*SOURCE RECORDS*:

◆ ◆ ◆ ◆ ◆

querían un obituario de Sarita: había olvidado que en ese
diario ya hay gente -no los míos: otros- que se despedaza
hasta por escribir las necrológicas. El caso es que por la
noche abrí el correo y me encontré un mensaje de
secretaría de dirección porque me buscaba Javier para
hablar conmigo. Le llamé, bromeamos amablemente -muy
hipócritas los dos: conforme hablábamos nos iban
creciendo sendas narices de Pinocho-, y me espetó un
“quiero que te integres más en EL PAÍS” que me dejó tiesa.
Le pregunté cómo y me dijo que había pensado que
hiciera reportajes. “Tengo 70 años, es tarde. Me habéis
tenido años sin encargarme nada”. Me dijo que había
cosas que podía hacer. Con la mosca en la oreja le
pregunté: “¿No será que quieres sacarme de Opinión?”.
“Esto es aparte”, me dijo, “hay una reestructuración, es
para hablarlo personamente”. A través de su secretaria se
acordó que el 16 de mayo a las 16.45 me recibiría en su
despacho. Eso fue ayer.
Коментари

◆ ◆ ◆ ◆ ◆

Copy verbatim the span of lines that begins with the line holding "su secretaria se" and ends at the last line of the records.

*RESPONSE TO THE EXERCISE*:
para hablarlo personamente”. A través de su secretaria se
acordó que el 16 de mayo a las 16.45 me recibiría en su
despacho. Eso fue ayer.
Коментари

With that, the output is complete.